Тогда, в Башкирии, в первые дни их любви, она почувствовала себя столь же заметной под огромным синим небом, как гора, к которой отдуло стаю галок. Но если тогда она чувствовала себя возвышающейся над домом, над собакой, над клушкой, то сейчас маленьким представился ей Федор, тщетно старающийся расхлестнуть «молнию».
Федор, Федор, что будет-то с нами? Неужели твое возвращение не вернет прежних, солнечных чувств?
Кто знает, каким он пришел: возродил ли в себе все то, что она любила, или остался таким же ненавистным, как в минуты раздоров. А вдруг она останется холодной к Федору?! Ведь столько было по его вине жестоких, полных стужи и отчаяния дней…
Наталья опять прянула в комнату.
В прихожей шлепнулся об пол бот. Федор весело крикнул:
— Наташ, Зоренька, снял! Фу!
— Обрадовал, — сказала Наталья.
— Что, что?
— Снял — ну и хорошо. Себе — приятно, ближним — облегчение.
— Коли так — спасибо.
Наталья вздохнула и положила Максимку, уткнувшегося в подушку, на бок.

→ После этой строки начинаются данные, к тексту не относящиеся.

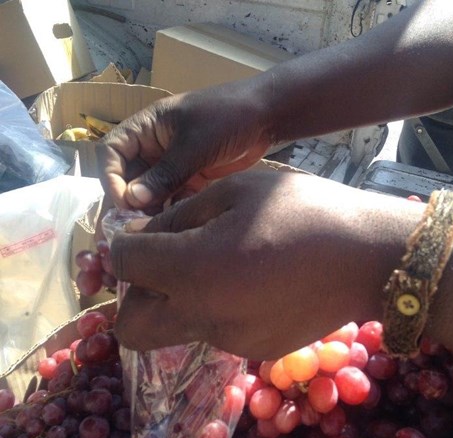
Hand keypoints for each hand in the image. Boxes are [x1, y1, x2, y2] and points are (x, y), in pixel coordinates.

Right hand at [97, 82, 272, 212]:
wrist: (266, 116)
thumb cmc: (228, 117)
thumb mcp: (194, 145)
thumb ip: (165, 173)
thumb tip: (132, 200)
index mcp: (146, 128)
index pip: (111, 152)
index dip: (111, 177)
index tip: (124, 202)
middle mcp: (154, 148)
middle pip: (129, 177)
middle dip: (130, 201)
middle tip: (136, 228)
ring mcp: (173, 164)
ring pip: (151, 191)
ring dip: (151, 210)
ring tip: (156, 232)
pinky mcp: (192, 178)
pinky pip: (173, 198)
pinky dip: (173, 211)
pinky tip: (177, 227)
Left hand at [109, 168, 395, 359]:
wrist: (367, 256)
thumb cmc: (303, 208)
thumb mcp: (235, 190)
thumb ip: (178, 215)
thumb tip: (143, 237)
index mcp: (192, 267)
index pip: (123, 263)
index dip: (122, 244)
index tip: (140, 234)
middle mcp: (201, 314)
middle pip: (131, 326)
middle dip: (133, 296)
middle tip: (161, 267)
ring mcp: (228, 339)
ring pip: (173, 331)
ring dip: (175, 303)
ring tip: (214, 270)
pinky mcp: (253, 350)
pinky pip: (213, 332)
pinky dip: (215, 311)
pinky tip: (250, 286)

От верхушки фикуса отвалился желтый, дырявый лист, жестяно прогремел по веткам.
СОСЕД
Однажды вечером зашел ко мне художник Георгий Жмыхов. Меня встревожил его вид: жесткие черные волосы всклокочены, худощавое лицо бледно, пуговицы на рубашке расстегнуты. Жмыхов сел на стул и протянул зеленый конверт.
— Прочти.
Я уже прихватил пальцами листы, лежащие в конверте, но Жмыхов вдруг выдернул его и выскочил в коридор. Я устремился за ним. На пороге своей комнаты он оглянулся, потом резко захлопнул дверь. Щелкнул замок. Я постучал. Молчание. Я постучал вторично. Снова молчание.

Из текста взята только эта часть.